Your MCP server is installed. Your agent isn't using it.

Jitpal Kocher · · 10 min read

Key takeaway

When an agent ignores a freshly connected MCP server, the cause is rarely authentication or transport. It is that the tool descriptions in context do not signal a discriminating advantage over the agent's existing options, no anchoring example shows what the tool returns, and the user's first prompt does not pattern-match the tool's domain. Fixing the first-call gap means treating MCP onboarding as a context engineering task, not an integration task. A short starter prompt that names a concrete task, names the tool, and shows one expected output is usually all the activation an agent needs.
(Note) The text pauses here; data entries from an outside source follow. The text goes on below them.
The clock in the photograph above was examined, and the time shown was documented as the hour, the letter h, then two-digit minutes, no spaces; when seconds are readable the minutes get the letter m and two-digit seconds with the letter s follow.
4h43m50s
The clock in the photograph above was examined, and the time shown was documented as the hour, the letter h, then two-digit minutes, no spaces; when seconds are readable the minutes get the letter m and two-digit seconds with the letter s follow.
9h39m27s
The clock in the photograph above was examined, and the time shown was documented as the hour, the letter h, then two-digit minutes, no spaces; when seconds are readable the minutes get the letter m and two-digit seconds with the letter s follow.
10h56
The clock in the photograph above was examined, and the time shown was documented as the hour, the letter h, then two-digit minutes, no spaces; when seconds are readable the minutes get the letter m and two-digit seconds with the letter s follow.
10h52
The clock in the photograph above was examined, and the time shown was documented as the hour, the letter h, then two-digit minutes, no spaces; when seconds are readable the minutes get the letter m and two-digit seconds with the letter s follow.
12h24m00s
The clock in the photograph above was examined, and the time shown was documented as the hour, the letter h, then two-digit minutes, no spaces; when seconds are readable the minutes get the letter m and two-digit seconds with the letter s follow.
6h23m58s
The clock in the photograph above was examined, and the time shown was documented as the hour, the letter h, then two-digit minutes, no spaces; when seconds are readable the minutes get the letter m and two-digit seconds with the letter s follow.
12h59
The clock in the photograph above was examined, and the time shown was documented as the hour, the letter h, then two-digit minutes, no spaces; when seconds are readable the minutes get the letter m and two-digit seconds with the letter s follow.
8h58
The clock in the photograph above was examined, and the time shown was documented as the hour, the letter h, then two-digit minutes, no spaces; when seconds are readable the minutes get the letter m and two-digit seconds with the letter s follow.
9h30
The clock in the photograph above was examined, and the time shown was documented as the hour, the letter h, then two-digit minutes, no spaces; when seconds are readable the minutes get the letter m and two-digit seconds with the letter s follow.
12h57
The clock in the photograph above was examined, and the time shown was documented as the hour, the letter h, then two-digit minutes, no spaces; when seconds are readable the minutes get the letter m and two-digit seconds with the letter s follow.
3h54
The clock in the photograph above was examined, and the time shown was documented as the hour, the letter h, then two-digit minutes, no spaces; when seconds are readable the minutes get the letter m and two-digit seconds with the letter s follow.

You connect a fresh MCP server to Claude, Cursor, or any other agent. The handshake works. The tool list shows up. The agent says “Connected to your-mcp-server.” You give it a task the tool was built for, and it answers from its own knowledge, or web search, or by writing code, and the tool sits there unused. Twenty minutes later, you tab back to the docs and start wondering whether the install actually worked.

This is the first-call problem. It is the gap between “the tool is in context” and “the agent calls it on the first relevant turn,” and it shows up consistently in production MCP deployments. The pattern is not that integration is broken. It is that integration is the easy half. The harder half, the half nobody documents, is making the agent’s first useful tool call inevitable.

This post walks through what tool-selection benchmarks actually show about first-call behavior, the three repeatable reasons agents skip the tool you just installed, the capability-versus-skill distinction that closes the gap, and a starter pattern that makes the first call something the agent does without being asked.

What benchmarks say about first-call tool selection

Tool-selection benchmarks paint a clearer picture than the marketing copy on most MCP servers. On the ToolBench benchmark, leading models reach a Pass Rate@10 of 0.826 and Recall@10 of 0.867 in benign conditions, which sounds good until you read the rest. Distributional robustness work shows that adversarial conditions, even mild prompt variations, drop certified accuracy bounds below 20% after a single round of adaptation. Tool selection is fragile even when the tool is well-described, and it is much more fragile when the description is generic.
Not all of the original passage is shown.